Hannah Arendt, Between Past and Future
The Covid-19 pandemic has claimed more than one million lives. Continued morbidity and mortality, combined with the social and economic consequences, threaten many more. Far from being a “great leveler,” the most deprived have incurred the greatest burden of harm, and the pandemic has exposed existing, but too often overlooked, weaknesses and injustices in our societies. Yet it has also created hope. Global media coverage of the pandemic has been accompanied by a surge of commentary on the opportunities that the events of 2020 offer humanity, contemplating new kinds of societies and ways of governing in the postpandemic era. Organizations representing more than 40 million health professionals worldwide have called upon the G20 leaders to recognize recovery plans as opportunities to “come back stronger, healthier and more resilient.” Furthermore, current and former central bankers believe that the “crisis offers us a once-in-a-lifetime opportunity to rebuild our economy in order to withstand the next shock coming our way: climate breakdown.” They have called for a green recovery agenda centered on the aim to “build back better,” and the head of an advocacy group, The Climate Mobilization, said, “We can’t think we’re going to go ‘back to normal,’ because things weren’t normal.” We cannot, and should not, return to our “normal” state of affairs, which bred unacceptable injustices and ecological destruction.
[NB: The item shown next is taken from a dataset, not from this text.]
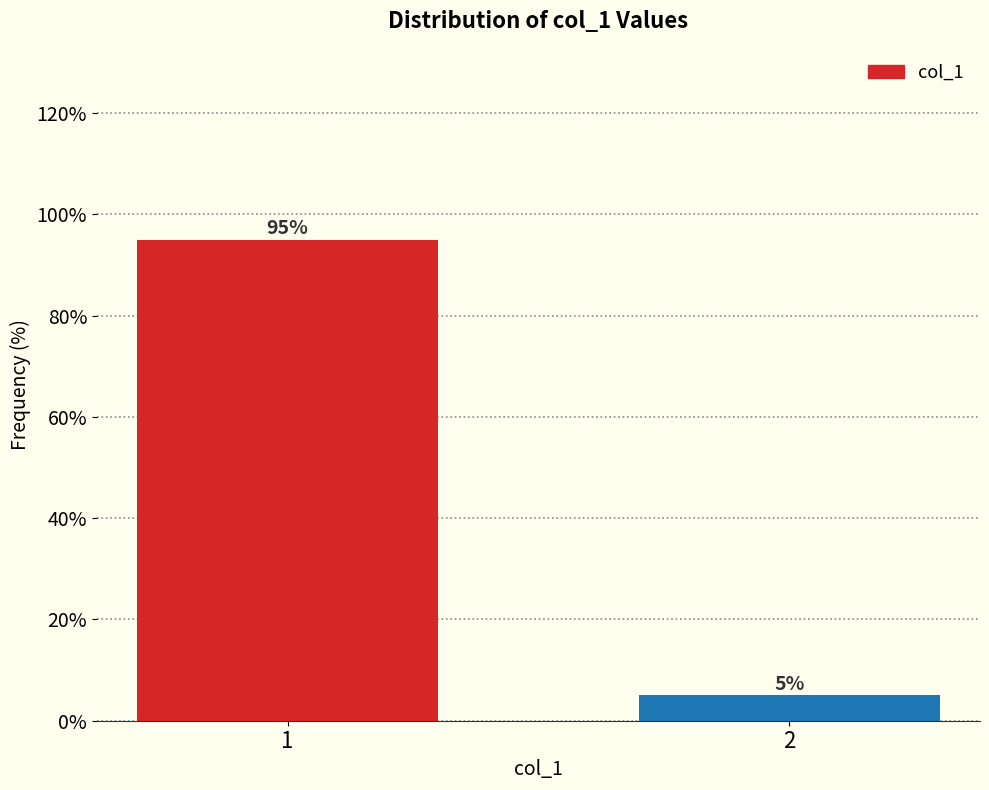

Reading left to right, list all the values displayed in this chart.

95	5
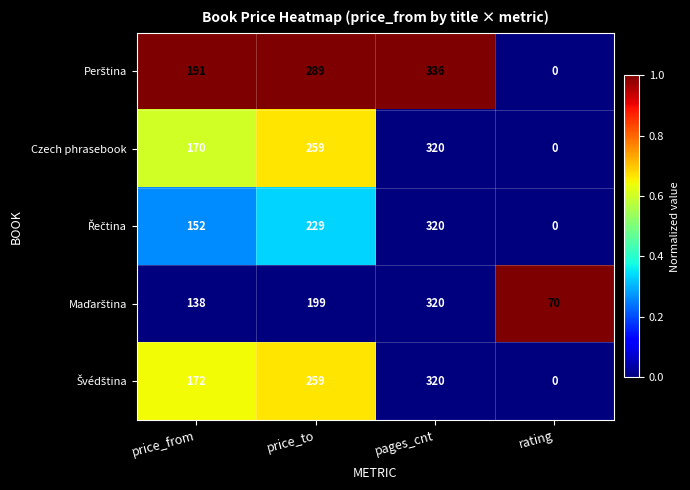

How many values in Czech phrasebook are above zero?

3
Considerable power resides in this wave of hope, and it must be harnessed to capture this moment in the interests of people and the planet.
This sense of opportunity has historical resonance. Crises such as earthquakes, hurricanes, economic recessions, epidemics, and wars have previously been catalysts for change and have led to advances in public health, medicine, and political thinking, as well as shifts in geopolitical power. Solnit described how “disasters provide an extraordinary window into social desire and possibility, and what manifests there matters elsewhere, in ordinary times and in other extraordinary times.” She also noted that “armed with compassion,” people mobilize in crises to help strangers, to rebuild communities and that the “positive emotions that arise in those unpromising circumstances demonstrate that social ties and meaningful work are deeply desired, readily improvised, and intensely rewarding.”